En outre, il est intéressant de noter que Shankpannan comme Sekhmet décochent des flèches pour atteindre leurs victimes de maladies. Chez les Yoruba, de la flèche sortent des esprits. En Egypte ancienne, le mot utilisé pour utiliser les flèches de Sekhmet est le même que celui pour ses démons.
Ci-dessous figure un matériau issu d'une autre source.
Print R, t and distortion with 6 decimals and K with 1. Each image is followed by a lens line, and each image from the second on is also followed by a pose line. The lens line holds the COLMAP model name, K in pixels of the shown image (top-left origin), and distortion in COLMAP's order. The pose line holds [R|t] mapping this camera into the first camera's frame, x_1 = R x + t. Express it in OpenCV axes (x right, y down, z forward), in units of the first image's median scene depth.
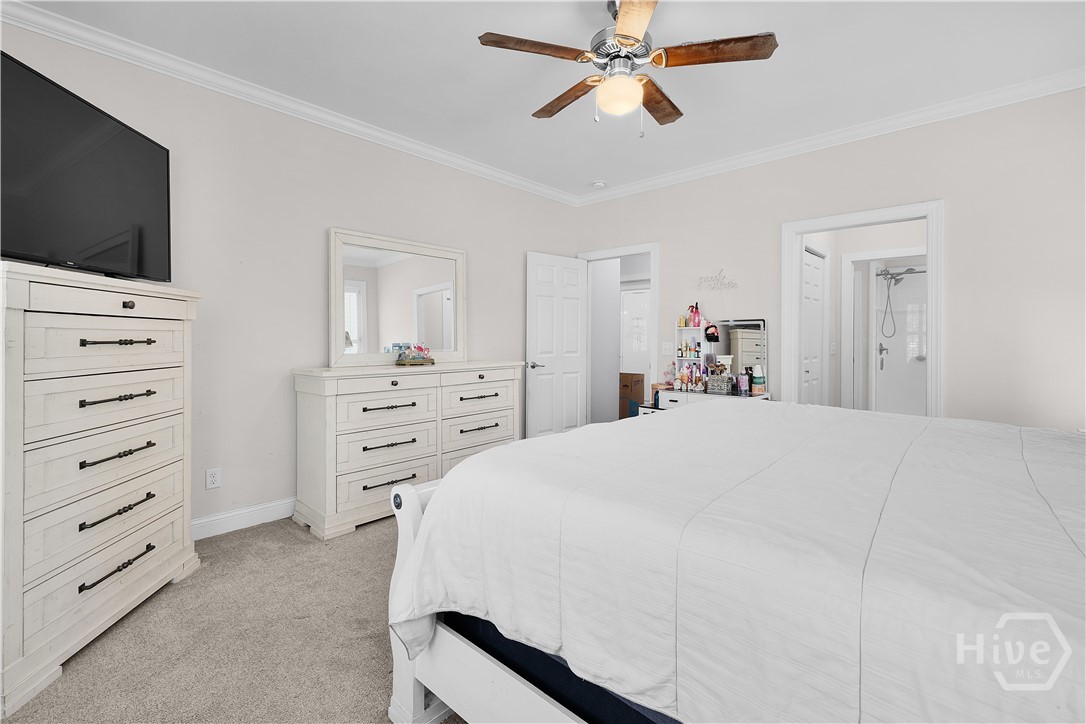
lens RADIAL K [[465.2, 0, 546.0], [0, 465.2, 344.6], [0, 0, 1]] dist [0.000915, -0.000533]
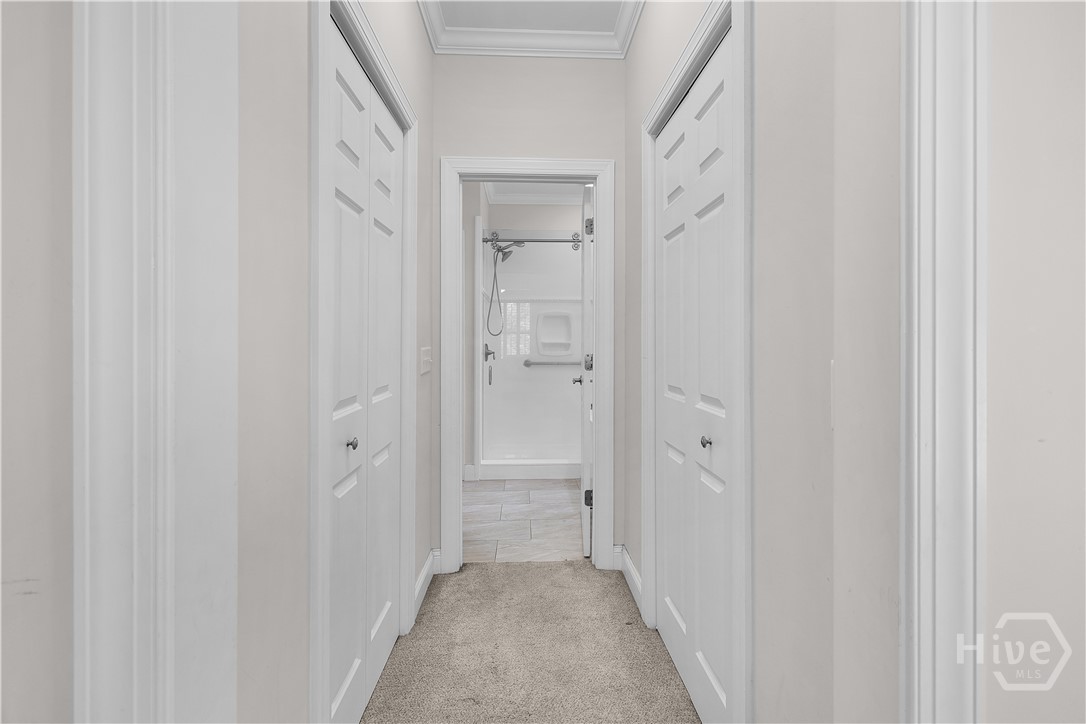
lens RADIAL K [[465.2, 0, 546.0], [0, 465.2, 344.6], [0, 0, 1]] dist [0.000915, -0.000533]
pose [[0.691090, -0.005605, 0.722747, 0.296045], [0.004025, 0.999984, 0.003906, -0.005048], [-0.722758, 0.000209, 0.691102, 0.480841]]
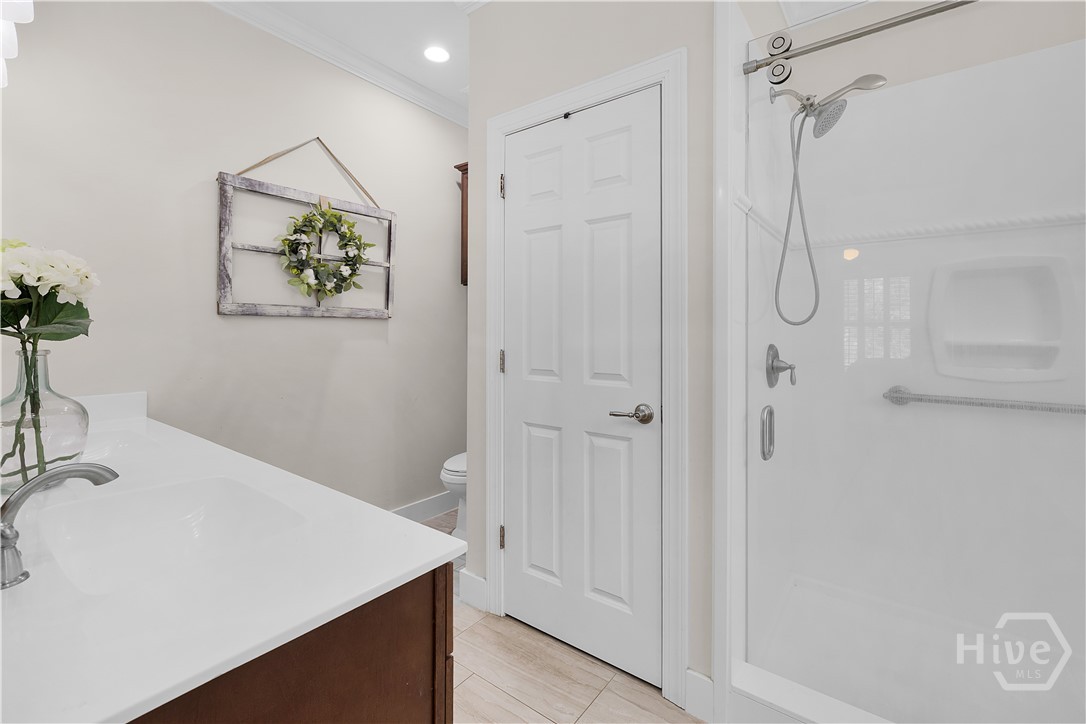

Le mot Sekhmet, comme on l’a dit signifie la puissante. sḫm signifie ‘puissant’ et le suffixe -t marque le féminin en égyptien ancien. En Afrique noire, le mot sḫm a des parallèles dans des langues parlées par des Noirs comme le kikongo sik-am-a ‘être solide’ ou le swahili et le kinyarwanda sukuma ‘pousser, inciter, donner du courage’.
Dans une perspective de linguistique constructive, en swahili, la future langue panafricaine, sukuma pourrait être mobilisé pour signifier des références propres ou figurées à Sekhmet et à ce qu’elle incarne. Sekhmet était une entité féminine combattante et le mot msukumi (wa kike) ‘celle qui pousse, qui encourage’ pourrait être utilisé pour désigner des femmes, qui comme Sekhmet sont combatives ou guerrières.
En ce qui concerne la divinité Sekhmet dans son acception la plus ancienne, msukumizi pourrait servir à la désigner avec le sens de celle qui blâme, qui cause la maladie. De la même manière, kisukumi désigne une femme souffrant d’un bouton sur ses parties intimes et qui peut coûter la vie de plusieurs de ses maris successifs, ce qui pourrait correspondre au caractère épidémique des afflictions causées par Sekhmet, le caractère féminin en prime.